Une nouvelle crise frappe l’industrie mondiale des semi-conducteurs, déjà fragilisée par des tensions persistantes sur les chaînes d’approvisionnement et une forte dépendance à des matériaux critiques. Le secteur, au cœur de la transformation numérique et de l’intelligence artificielle, subit une pression croissante liée à la concentration de la production et à la vulnérabilité de ses intrants essentiels.
Selon plusieurs analyses de marché, les contraintes actuelles ne proviennent pas uniquement de la capacité de production, mais surtout de la fragilité structurelle de la chaîne d’approvisionnement mondiale, marquée par une forte concentration géographique des fournisseurs et des matériaux stratégiques. Cette dépendance rend l’industrie particulièrement sensible aux perturbations externes, qu’elles soient géopolitiques ou logistiques.
Dans ce contexte, les grands acteurs du secteur, notamment Samsung et SK Hynix, sont directement exposés.

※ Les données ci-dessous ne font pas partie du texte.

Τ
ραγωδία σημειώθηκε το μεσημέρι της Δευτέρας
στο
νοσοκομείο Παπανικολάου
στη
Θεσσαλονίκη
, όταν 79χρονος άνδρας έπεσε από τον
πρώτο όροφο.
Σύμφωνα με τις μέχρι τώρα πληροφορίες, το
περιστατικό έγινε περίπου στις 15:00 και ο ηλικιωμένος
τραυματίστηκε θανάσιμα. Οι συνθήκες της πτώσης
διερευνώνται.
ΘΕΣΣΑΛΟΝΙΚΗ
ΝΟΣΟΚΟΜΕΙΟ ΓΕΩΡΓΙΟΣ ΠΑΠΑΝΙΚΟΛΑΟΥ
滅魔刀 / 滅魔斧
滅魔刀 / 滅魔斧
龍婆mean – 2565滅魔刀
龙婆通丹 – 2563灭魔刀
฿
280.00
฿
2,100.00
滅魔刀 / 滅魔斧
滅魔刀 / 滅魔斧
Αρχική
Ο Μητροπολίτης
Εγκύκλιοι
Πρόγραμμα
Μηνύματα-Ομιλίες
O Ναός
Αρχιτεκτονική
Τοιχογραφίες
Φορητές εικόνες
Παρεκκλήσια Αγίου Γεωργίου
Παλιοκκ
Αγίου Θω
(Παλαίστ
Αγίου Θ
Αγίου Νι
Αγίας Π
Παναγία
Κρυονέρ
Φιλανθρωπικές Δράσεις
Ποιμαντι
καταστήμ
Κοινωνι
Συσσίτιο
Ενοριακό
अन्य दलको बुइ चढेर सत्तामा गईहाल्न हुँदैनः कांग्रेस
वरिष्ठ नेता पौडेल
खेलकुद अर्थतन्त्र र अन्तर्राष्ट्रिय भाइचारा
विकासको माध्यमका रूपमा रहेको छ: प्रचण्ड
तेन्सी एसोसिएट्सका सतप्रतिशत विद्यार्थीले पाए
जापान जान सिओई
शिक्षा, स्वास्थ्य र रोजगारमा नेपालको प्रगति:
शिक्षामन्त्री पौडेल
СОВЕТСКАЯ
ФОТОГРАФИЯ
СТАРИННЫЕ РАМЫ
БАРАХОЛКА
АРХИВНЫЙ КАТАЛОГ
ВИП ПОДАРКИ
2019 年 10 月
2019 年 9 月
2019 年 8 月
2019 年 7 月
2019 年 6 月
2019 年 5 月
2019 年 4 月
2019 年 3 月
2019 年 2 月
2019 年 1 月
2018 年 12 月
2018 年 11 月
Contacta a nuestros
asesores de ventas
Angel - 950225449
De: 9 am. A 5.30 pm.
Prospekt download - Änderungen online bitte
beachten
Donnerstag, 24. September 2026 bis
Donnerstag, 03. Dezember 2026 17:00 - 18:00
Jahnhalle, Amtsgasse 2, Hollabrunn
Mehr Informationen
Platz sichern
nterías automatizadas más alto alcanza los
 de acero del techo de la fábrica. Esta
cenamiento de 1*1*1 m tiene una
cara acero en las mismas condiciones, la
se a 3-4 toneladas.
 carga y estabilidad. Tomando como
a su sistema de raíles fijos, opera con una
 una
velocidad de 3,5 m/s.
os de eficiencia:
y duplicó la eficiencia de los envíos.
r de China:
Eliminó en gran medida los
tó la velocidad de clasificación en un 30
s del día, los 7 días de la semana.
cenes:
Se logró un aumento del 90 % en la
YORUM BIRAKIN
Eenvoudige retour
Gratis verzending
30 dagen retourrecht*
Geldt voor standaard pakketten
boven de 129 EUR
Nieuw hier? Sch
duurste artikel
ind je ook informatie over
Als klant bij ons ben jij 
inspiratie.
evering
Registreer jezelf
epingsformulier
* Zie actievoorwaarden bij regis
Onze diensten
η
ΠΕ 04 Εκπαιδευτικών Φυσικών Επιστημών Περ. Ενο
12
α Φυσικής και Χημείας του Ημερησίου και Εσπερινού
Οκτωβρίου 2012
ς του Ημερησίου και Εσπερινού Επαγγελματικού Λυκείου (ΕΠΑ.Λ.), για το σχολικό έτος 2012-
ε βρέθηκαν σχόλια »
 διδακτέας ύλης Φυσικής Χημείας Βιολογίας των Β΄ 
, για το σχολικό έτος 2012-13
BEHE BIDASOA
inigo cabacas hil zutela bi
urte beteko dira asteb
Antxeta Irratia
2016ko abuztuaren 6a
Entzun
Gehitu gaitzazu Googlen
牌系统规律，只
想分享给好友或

Les perturbations affectent notamment la production de mémoires DRAM (Dynamic Random Access Memory, ou mémoire vive dynamique) et NAND (ou fonction logique NON-ET, en français), composants essentiels pour les serveurs, les smartphones et les infrastructures d’intelligence artificielle, alors même que la demande mondiale continue de croître fortement.
Les tensions sont aggravées par des contraintes sur certains matériaux critiques utilisés dans la fabrication des puces, dont la disponibilité est fortement concentrée dans quelques régions du monde.
Les perturbations au Moyen-Orient ont également été signalées comme facteur de fragilisation supplémentaire, affectant indirectement plusieurs intrants industriels essentiels.
Les analystes estiment donc que cette combinaison de demande élevée (notamment liée à l’IA) et de fragilité structurelle de l’offre pourrait prolonger les déséquilibres du marché, avec des effets possibles sur les prix, les délais de livraison et la disponibilité de certains composants électroniques stratégiques).
Enfin, plusieurs rapports soulignent que cette nouvelle crise s’inscrit dans une tendance plus large de vulnérabilité des chaînes globales de production technologique, où les dépendances croisées entre énergie, matières premières et semi-conducteurs rendent l’ensemble du système particulièrement exposé aux chocs exogènes.